Segment Open
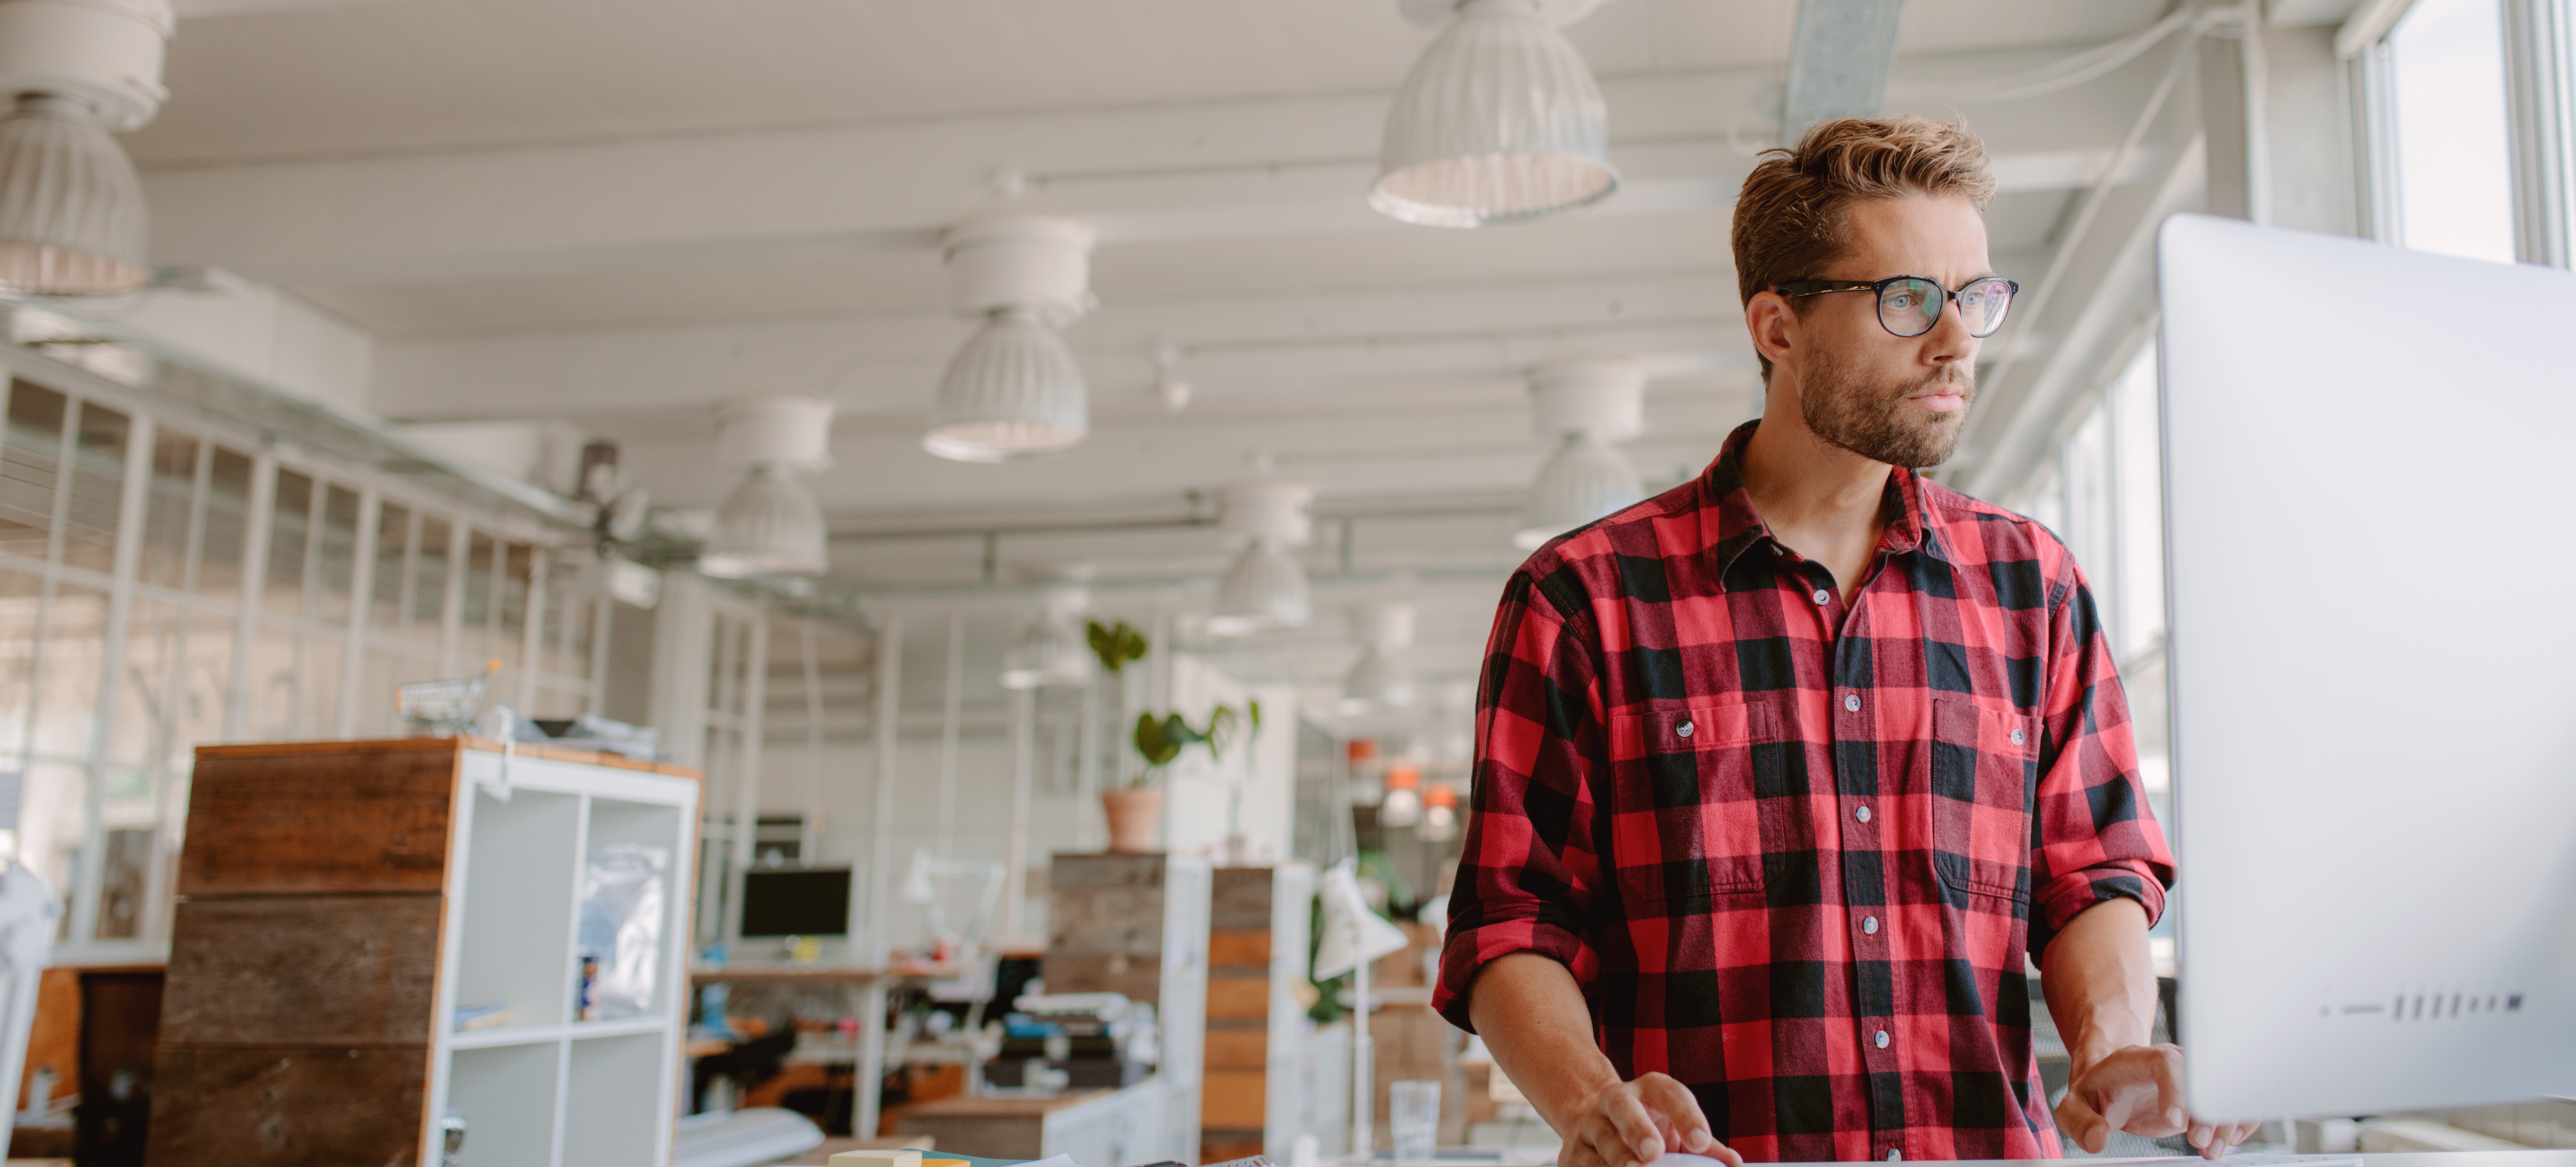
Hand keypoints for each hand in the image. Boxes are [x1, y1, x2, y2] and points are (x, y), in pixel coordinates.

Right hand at [1554, 1073, 1741, 1166]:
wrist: (1591, 1118)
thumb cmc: (1647, 1124)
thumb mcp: (1675, 1125)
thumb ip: (1702, 1142)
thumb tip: (1733, 1163)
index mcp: (1648, 1090)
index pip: (1670, 1093)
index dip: (1687, 1115)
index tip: (1701, 1142)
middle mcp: (1615, 1100)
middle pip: (1624, 1109)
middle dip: (1638, 1129)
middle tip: (1654, 1153)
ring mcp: (1590, 1125)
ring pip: (1601, 1141)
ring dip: (1617, 1160)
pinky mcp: (1571, 1151)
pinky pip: (1586, 1164)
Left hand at [2056, 1044, 2261, 1160]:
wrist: (2114, 1083)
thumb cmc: (2096, 1094)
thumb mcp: (2075, 1106)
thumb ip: (2080, 1122)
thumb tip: (2098, 1139)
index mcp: (2138, 1060)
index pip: (2166, 1063)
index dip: (2176, 1090)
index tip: (2176, 1122)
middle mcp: (2173, 1062)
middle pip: (2203, 1076)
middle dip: (2208, 1111)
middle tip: (2199, 1142)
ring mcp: (2193, 1077)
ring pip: (2224, 1089)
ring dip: (2226, 1121)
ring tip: (2211, 1150)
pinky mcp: (2206, 1094)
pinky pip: (2234, 1101)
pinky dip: (2238, 1121)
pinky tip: (2228, 1142)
Segment Closed
- What the exercise asks: Copy word for word each line of the data above, from the first through the one containing "thumb tip: (2098, 1139)", and include no pictures.

- Result of the exercise:
Hand keypoints for each hand in the image. Boxes are [x1, y1, x2, y2] and points are (x, y), in pixel coordinates.

Right hand at [1554, 1073, 1741, 1166]:
wrist: (1591, 1118)
thumb cmc: (1647, 1124)
thumb mcp: (1675, 1125)
thumb ip: (1702, 1142)
thumb tip: (1733, 1163)
index mcp: (1648, 1090)
index pip: (1670, 1093)
index dip: (1687, 1115)
index tip: (1701, 1142)
middle mcp: (1615, 1100)
middle pip: (1624, 1109)
middle dip: (1638, 1129)
middle tip: (1654, 1153)
ring mcp: (1590, 1125)
ring pip: (1601, 1141)
ring dip: (1617, 1160)
pinky mcp: (1571, 1151)
pinky pip: (1586, 1164)
Left hand at [2056, 1044, 2261, 1160]:
wrist: (2114, 1083)
thumb cmc: (2096, 1094)
thumb mcp: (2075, 1106)
thumb ip: (2080, 1122)
thumb tip: (2098, 1139)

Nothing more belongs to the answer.